We personally prefer layer 3 networks where container subnets across hosts are routed via hosts to each other. Its a much more scalable model than stretching layer 2 network across servers. BGP lets you do this and is relatively easy to setup and use with tools like Quagga. We already have an article up on connecting container subnet with Quagga BGP.
Lets use 3 servers for this example. The first step is to add vxlan devices on each of the hosts.
ip link add vx0 type vxlan id 42 group 239.1.1.1 dev eth0
This creates a Vxlan device vx0 with vxid 42 connected to network eth0. In this case we are assuming the outgoing network interface for the host to the other hosts who are going to be part of this Vxlan network is eth0. Vxlan uses multicast and 239.1.1.1 is the multicast IP. Vxids are used to segment networks when required.
Once we have created the vxlan devices we just need to create a standalone bridge on each host and add the vxlan device to it.

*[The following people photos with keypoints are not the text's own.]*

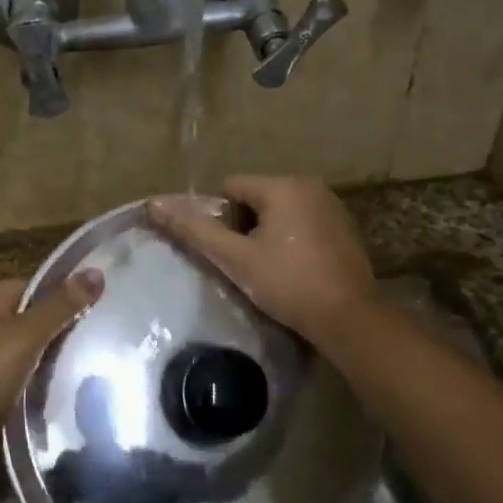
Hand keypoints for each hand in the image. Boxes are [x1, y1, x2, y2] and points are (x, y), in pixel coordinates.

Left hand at [0, 271, 102, 487]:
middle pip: (41, 316)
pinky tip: (79, 384)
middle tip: (112, 336)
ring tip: (104, 359)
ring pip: (39, 347)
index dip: (72, 295)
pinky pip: (32, 373)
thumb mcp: (23, 338)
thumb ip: (60, 306)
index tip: (109, 307)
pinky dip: (50, 377)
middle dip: (70, 328)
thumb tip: (97, 272)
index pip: (42, 286)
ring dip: (63, 356)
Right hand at [149, 176, 374, 342]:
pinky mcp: (345, 228)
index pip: (232, 187)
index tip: (230, 252)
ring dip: (269, 234)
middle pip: (257, 198)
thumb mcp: (235, 259)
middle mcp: (311, 185)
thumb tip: (154, 204)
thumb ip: (194, 230)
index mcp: (284, 185)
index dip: (222, 219)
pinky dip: (293, 240)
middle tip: (247, 264)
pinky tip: (295, 271)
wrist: (348, 317)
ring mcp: (333, 206)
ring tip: (270, 270)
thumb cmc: (287, 284)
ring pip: (281, 212)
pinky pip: (304, 223)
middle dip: (246, 227)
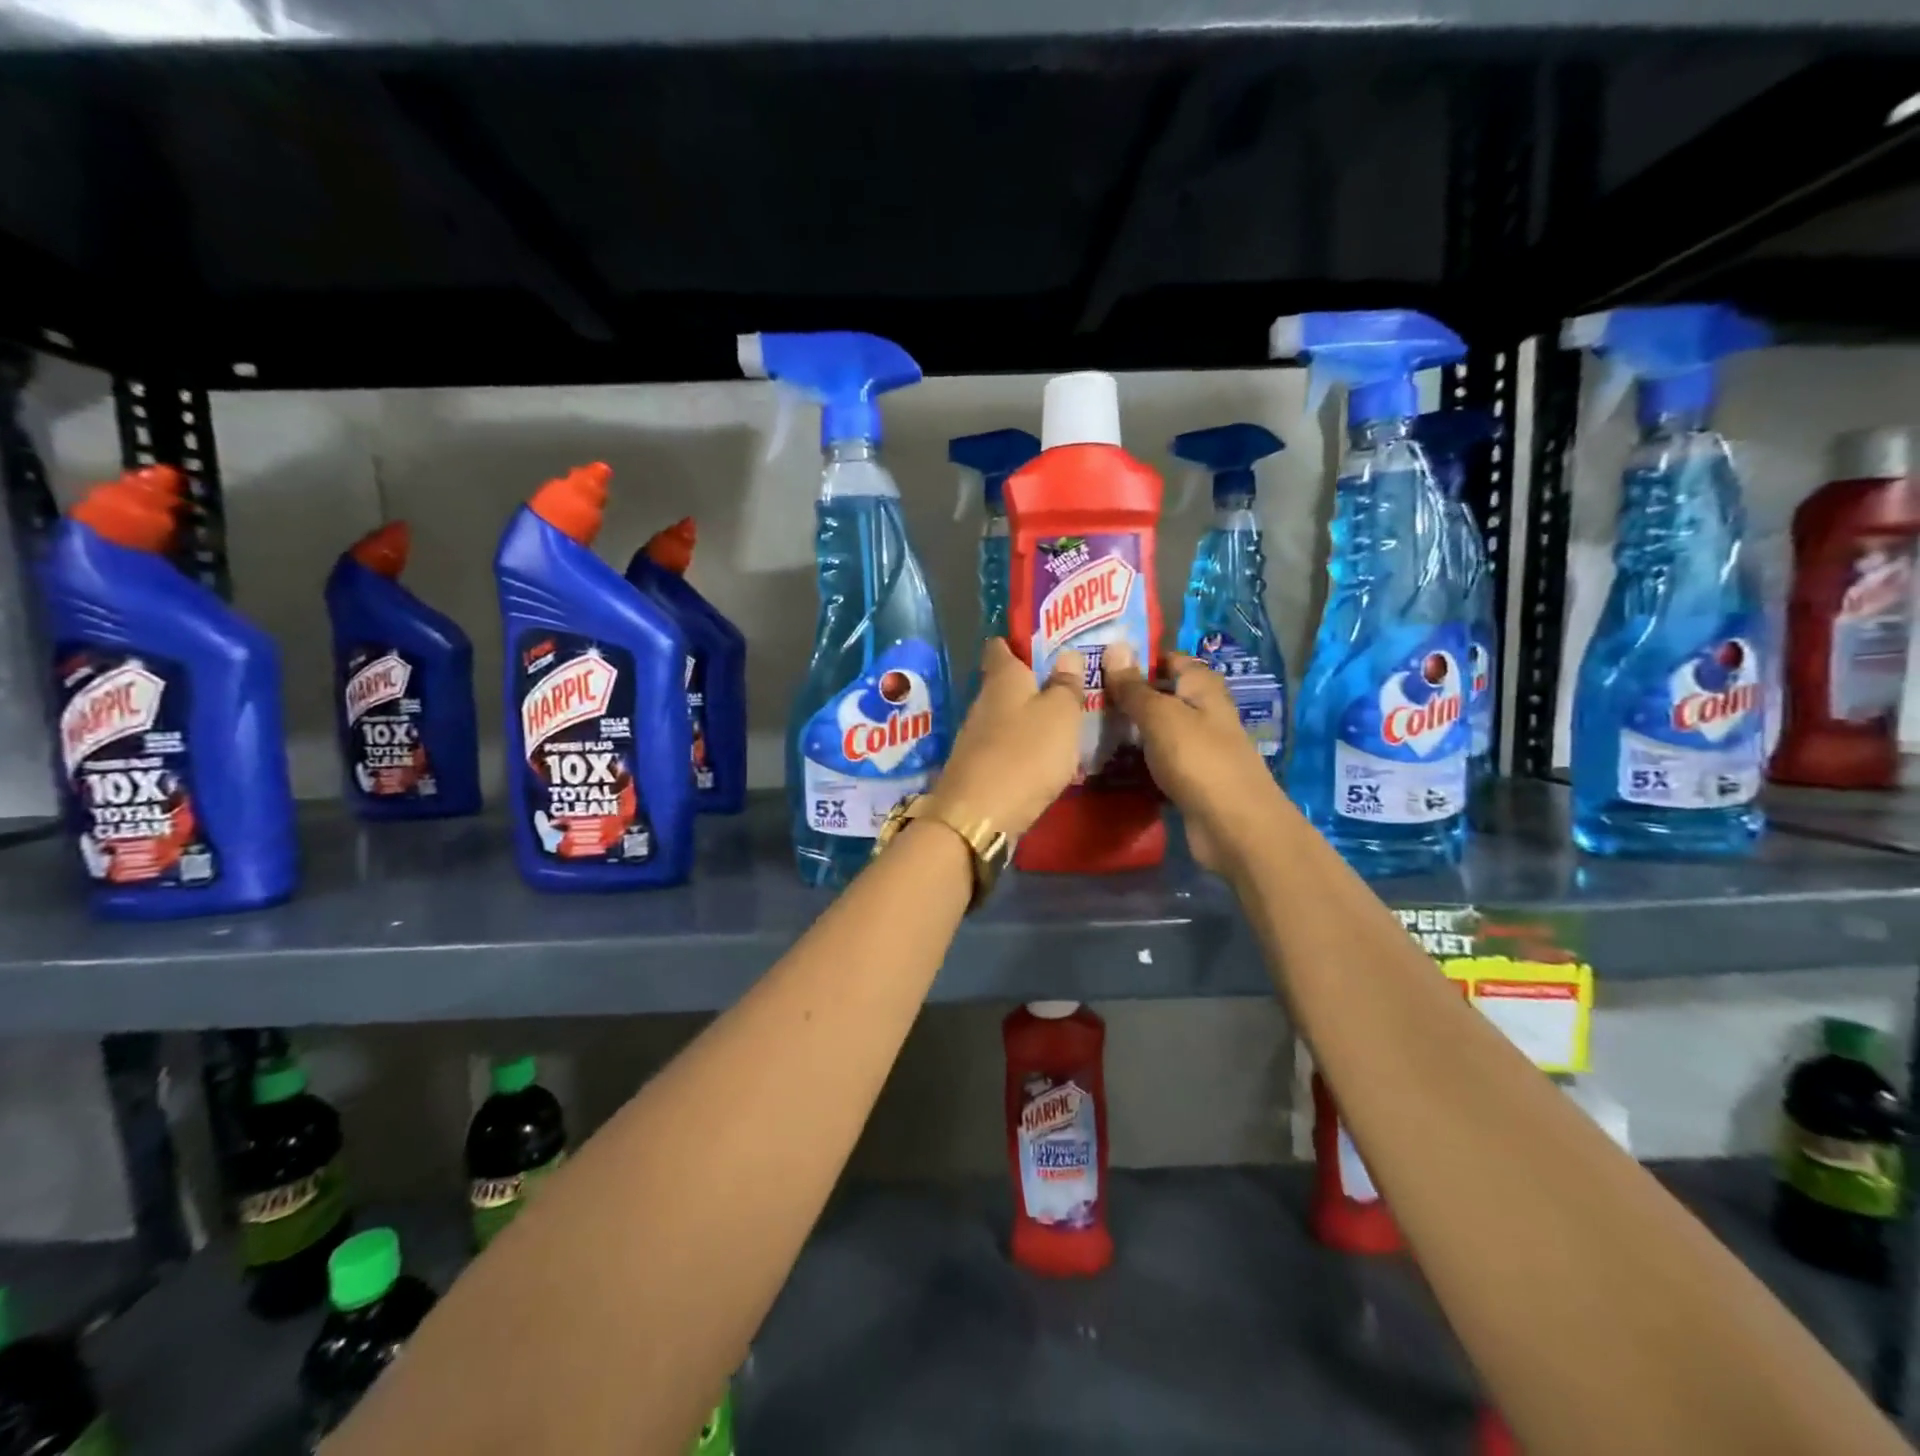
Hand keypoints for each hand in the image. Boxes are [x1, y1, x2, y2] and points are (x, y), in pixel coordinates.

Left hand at [928, 639, 1086, 837]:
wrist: (979, 816)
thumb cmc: (1026, 754)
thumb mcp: (1061, 715)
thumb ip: (1066, 685)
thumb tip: (1068, 654)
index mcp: (1002, 678)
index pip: (1001, 646)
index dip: (1019, 641)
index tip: (1043, 642)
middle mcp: (983, 701)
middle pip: (1005, 683)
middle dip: (1032, 683)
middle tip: (1068, 685)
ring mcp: (975, 737)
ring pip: (1005, 717)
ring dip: (1028, 719)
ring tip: (1063, 723)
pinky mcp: (976, 768)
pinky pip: (1004, 748)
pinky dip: (1022, 749)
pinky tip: (1043, 760)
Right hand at [1101, 644, 1280, 873]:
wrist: (1233, 826)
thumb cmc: (1198, 759)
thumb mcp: (1160, 716)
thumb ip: (1134, 686)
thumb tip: (1114, 647)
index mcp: (1202, 687)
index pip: (1168, 659)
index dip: (1136, 657)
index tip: (1097, 659)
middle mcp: (1202, 712)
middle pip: (1160, 695)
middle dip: (1125, 695)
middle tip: (1080, 695)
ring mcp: (1196, 747)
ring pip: (1155, 730)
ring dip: (1126, 730)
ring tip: (1081, 726)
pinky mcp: (1188, 778)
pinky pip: (1156, 761)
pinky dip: (1135, 761)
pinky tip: (1105, 762)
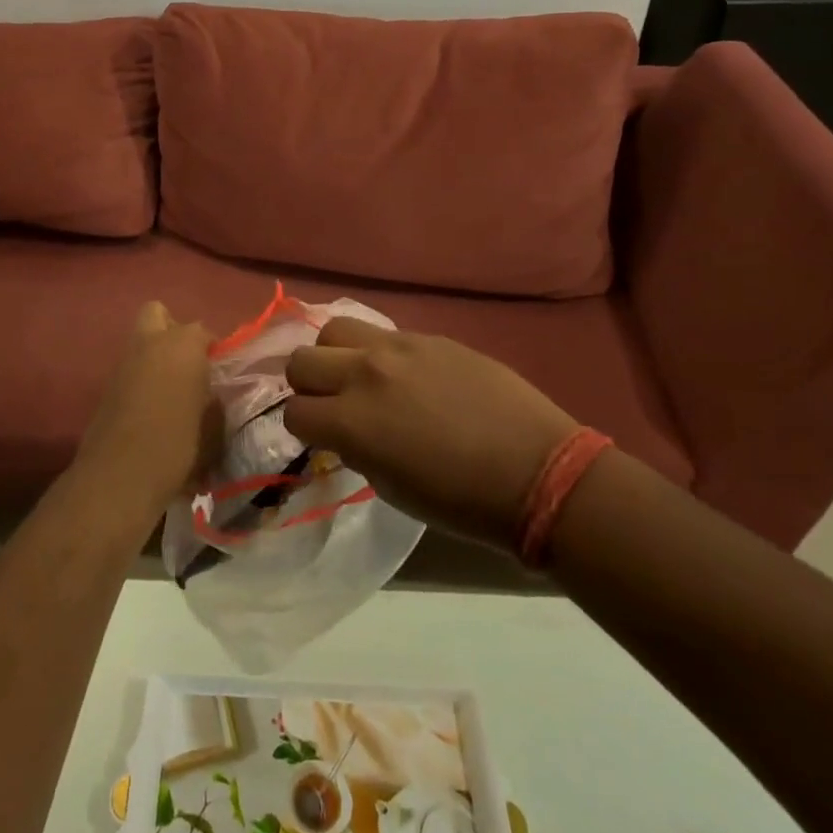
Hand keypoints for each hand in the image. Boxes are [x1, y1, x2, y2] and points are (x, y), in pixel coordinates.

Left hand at [74, 301, 221, 517]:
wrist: (120, 476)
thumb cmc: (177, 445)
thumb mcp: (212, 427)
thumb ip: (214, 403)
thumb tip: (211, 396)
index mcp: (182, 344)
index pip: (203, 332)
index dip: (212, 351)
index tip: (219, 374)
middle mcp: (150, 343)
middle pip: (157, 314)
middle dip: (173, 331)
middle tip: (188, 363)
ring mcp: (123, 363)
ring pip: (140, 342)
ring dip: (155, 356)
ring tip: (172, 391)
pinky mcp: (106, 386)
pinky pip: (129, 370)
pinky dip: (141, 380)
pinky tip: (152, 410)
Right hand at [284, 319, 581, 553]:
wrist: (538, 473)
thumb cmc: (462, 502)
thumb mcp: (391, 488)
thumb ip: (355, 448)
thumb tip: (345, 430)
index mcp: (352, 421)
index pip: (294, 411)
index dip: (303, 428)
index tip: (321, 437)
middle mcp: (365, 373)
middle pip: (302, 360)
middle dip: (307, 385)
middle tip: (332, 403)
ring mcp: (399, 348)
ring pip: (335, 330)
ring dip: (336, 356)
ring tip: (360, 377)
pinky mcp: (430, 337)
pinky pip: (384, 334)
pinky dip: (379, 353)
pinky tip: (405, 375)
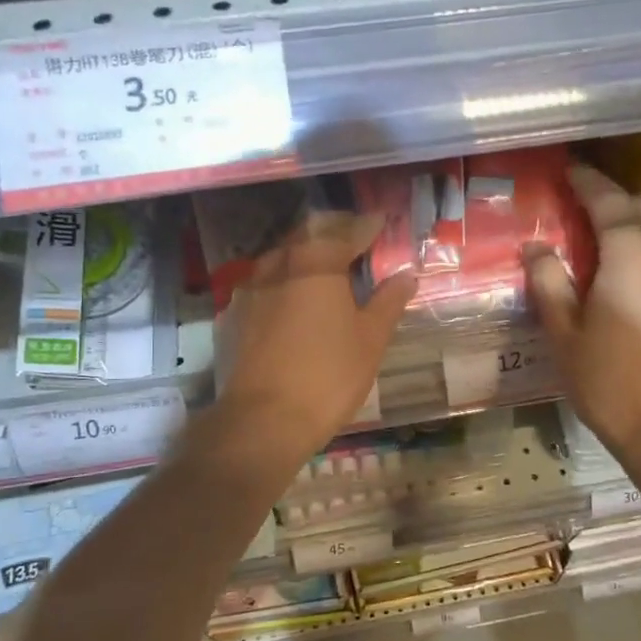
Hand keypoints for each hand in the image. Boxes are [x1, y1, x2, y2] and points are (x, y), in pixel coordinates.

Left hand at [214, 212, 416, 464]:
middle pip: (308, 236)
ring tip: (324, 267)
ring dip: (304, 255)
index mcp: (316, 262)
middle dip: (333, 234)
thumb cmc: (328, 375)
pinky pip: (263, 284)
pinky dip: (282, 281)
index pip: (346, 232)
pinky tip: (291, 298)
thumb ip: (388, 302)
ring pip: (281, 258)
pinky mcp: (234, 315)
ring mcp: (250, 289)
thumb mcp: (370, 339)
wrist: (263, 419)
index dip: (366, 226)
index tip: (381, 222)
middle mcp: (279, 264)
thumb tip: (406, 275)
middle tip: (354, 240)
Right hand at [526, 165, 640, 459]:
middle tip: (585, 208)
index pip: (608, 201)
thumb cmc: (607, 380)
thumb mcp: (562, 332)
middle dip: (615, 199)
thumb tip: (536, 246)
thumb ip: (548, 281)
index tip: (569, 170)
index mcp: (629, 253)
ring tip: (619, 229)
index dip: (587, 182)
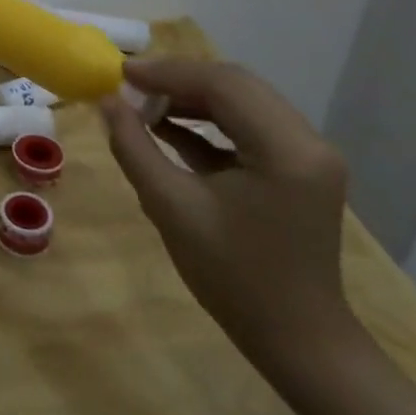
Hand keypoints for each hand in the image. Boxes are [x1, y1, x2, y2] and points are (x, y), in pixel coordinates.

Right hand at [100, 59, 357, 373]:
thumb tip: (107, 101)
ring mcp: (308, 155)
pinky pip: (249, 125)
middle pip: (236, 85)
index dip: (168, 73)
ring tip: (143, 106)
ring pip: (242, 101)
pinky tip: (168, 127)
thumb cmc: (233, 278)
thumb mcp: (171, 208)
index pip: (223, 84)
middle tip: (128, 86)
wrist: (297, 341)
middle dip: (178, 80)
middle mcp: (308, 141)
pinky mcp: (299, 168)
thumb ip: (135, 147)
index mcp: (286, 150)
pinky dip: (208, 121)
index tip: (120, 72)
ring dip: (192, 98)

First let's add the bridge device with the brctl command. If you don't have the brctly utility install the bridge-utils package. It is usually preinstalled on most distributions.
brctl addbr br0
Now add the vxlan device to the bridge.
brctl addbr vx0
Now any container or vm which connects to the vx0 bridge will be on the same layer 2 network across hosts and should be able to ping each other.
Note there are no DHCP services on this network. Without DHCP you will need to manually setup networking on containers by adding static IPs and default routes.
Setting up DHCP ensures all containers or VMs connecting to the network get an IP and networking set up automatically. Setting up DHCP is not difficult, you need to choose a subnet for the overlay network, let's say 10.0.50.0/24, and then simply start a Dnsmasq instance attached to the vx0 bridge on one of the hosts. This instance will take care of DHCP services for the entire overlay network.
If you need containers on this network to access the internet this can be done by adding an masquerading rule.
Flockport automates this process and makes it easier to add Vxlan networks with DHCP services and masqerading as required. Here is a screencast of Flockport setting up a Vxlan network.
Kernel version 3.14 and up is the minimum recommended for Vxlan networks. A note of Vxlan ports. The Vxlan IANA assigned port is 4789. Older versions of the kernel Vxlan driver defaulted to port 8472. Often if the Vxlan ports are not consistent across hosts the network will not work so its important to use a recent version of the kernel. Also if you are using a firewall please ensure port 4789 is open.
Please note Vxlan uses multicast and so will not work on the cloud as few cloud providers support multicast. Vxlan is a great option for your own setups, datacenters etc but on the cloud you need to use other options. Using layer 3 networks and BGP is a good option for cloud based networks. We covered Wireguard previously which is another option and provides encryption out of the box.